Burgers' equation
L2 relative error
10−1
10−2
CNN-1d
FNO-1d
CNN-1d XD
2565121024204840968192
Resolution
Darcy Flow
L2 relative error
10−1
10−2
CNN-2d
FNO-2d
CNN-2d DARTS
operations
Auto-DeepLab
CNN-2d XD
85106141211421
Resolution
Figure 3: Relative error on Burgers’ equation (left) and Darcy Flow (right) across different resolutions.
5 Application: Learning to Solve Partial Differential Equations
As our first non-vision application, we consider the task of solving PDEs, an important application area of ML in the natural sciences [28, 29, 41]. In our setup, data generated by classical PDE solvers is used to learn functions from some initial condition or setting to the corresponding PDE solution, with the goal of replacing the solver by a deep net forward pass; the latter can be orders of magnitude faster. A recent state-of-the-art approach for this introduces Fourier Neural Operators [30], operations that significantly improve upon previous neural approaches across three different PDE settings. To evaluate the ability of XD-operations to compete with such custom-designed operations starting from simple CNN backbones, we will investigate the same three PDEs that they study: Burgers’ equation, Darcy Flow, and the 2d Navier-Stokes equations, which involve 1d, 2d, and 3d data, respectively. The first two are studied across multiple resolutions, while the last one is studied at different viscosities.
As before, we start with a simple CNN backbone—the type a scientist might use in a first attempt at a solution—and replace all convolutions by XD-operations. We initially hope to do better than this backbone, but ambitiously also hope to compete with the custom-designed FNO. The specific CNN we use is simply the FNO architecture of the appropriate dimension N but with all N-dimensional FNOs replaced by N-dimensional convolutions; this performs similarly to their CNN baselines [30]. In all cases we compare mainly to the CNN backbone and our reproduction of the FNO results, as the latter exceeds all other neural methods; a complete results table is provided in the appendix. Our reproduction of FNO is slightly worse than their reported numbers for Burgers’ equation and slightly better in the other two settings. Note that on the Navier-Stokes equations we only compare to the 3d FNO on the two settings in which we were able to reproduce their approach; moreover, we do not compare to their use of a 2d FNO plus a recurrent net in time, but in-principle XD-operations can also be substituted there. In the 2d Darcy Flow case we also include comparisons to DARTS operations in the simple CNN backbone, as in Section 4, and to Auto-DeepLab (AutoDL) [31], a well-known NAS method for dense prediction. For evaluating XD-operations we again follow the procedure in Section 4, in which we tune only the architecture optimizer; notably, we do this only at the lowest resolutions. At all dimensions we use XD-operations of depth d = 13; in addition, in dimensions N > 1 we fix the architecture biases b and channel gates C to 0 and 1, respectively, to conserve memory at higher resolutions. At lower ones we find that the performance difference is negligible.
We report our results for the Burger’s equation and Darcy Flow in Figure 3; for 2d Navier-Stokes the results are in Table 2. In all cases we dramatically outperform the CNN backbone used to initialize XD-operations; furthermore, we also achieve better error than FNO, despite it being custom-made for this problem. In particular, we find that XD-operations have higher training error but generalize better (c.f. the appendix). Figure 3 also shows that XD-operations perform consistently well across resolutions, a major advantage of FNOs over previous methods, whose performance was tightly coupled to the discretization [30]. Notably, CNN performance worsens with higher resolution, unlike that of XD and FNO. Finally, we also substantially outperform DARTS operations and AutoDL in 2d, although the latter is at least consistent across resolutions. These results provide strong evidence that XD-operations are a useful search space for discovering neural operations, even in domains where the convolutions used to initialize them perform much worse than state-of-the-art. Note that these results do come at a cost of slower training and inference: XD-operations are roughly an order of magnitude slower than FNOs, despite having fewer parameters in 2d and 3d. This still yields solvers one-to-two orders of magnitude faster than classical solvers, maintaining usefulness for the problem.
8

● WHAT IS BEING ASKED: Return the data from the top line through the bottom line exactly.

● RESULT:
Burgers' equation
L2 relative error
10−1
10−2
CNN-1d
FNO-1d
CNN-1d XD
2565121024204840968192
Resolution
Darcy Flow
L2 relative error
10−1
10−2
CNN-2d
FNO-2d
CNN-2d DARTS
operations
Auto-DeepLab
CNN-2d XD
85106141211421
Resolution
Figure 3: Relative error on Burgers’ equation (left) and Darcy Flow (right) across different resolutions.
5 Application: Learning to Solve Partial Differential Equations
As our first non-vision application, we consider the task of solving PDEs, an important application area of ML in the natural sciences [28, 29, 41]. In our setup, data generated by classical PDE solvers is used to learn functions from some initial condition or setting to the corresponding PDE solution, with the goal of replacing the solver by a deep net forward pass; the latter can be orders of magnitude faster. A recent state-of-the-art approach for this introduces Fourier Neural Operators [30], operations that significantly improve upon previous neural approaches across three different PDE settings. To evaluate the ability of XD-operations to compete with such custom-designed operations starting from simple CNN backbones, we will investigate the same three PDEs that they study: Burgers’ equation, Darcy Flow, and the 2d Navier-Stokes equations, which involve 1d, 2d, and 3d data, respectively. The first two are studied across multiple resolutions, while the last one is studied at different viscosities.
As before, we start with a simple CNN backbone—the type a scientist might use in a first attempt at a solution—and replace all convolutions by XD-operations. We initially hope to do better than this backbone, but ambitiously also hope to compete with the custom-designed FNO. The specific CNN we use is simply the FNO architecture of the appropriate dimension N but with all N-dimensional FNOs replaced by N-dimensional convolutions; this performs similarly to their CNN baselines [30]. In all cases we compare mainly to the CNN backbone and our reproduction of the FNO results, as the latter exceeds all other neural methods; a complete results table is provided in the appendix. Our reproduction of FNO is slightly worse than their reported numbers for Burgers’ equation and slightly better in the other two settings. Note that on the Navier-Stokes equations we only compare to the 3d FNO on the two settings in which we were able to reproduce their approach; moreover, we do not compare to their use of a 2d FNO plus a recurrent net in time, but in-principle XD-operations can also be substituted there. In the 2d Darcy Flow case we also include comparisons to DARTS operations in the simple CNN backbone, as in Section 4, and to Auto-DeepLab (AutoDL) [31], a well-known NAS method for dense prediction. For evaluating XD-operations we again follow the procedure in Section 4, in which we tune only the architecture optimizer; notably, we do this only at the lowest resolutions. At all dimensions we use XD-operations of depth d = 13; in addition, in dimensions N > 1 we fix the architecture biases b and channel gates C to 0 and 1, respectively, to conserve memory at higher resolutions. At lower ones we find that the performance difference is negligible.
We report our results for the Burger’s equation and Darcy Flow in Figure 3; for 2d Navier-Stokes the results are in Table 2. In all cases we dramatically outperform the CNN backbone used to initialize XD-operations; furthermore, we also achieve better error than FNO, despite it being custom-made for this problem. In particular, we find that XD-operations have higher training error but generalize better (c.f. the appendix). Figure 3 also shows that XD-operations perform consistently well across resolutions, a major advantage of FNOs over previous methods, whose performance was tightly coupled to the discretization [30]. Notably, CNN performance worsens with higher resolution, unlike that of XD and FNO. Finally, we also substantially outperform DARTS operations and AutoDL in 2d, although the latter is at least consistent across resolutions. These results provide strong evidence that XD-operations are a useful search space for discovering neural operations, even in domains where the convolutions used to initialize them perform much worse than state-of-the-art. Note that these results do come at a cost of slower training and inference: XD-operations are roughly an order of magnitude slower than FNOs, despite having fewer parameters in 2d and 3d. This still yields solvers one-to-two orders of magnitude faster than classical solvers, maintaining usefulness for the problem.
8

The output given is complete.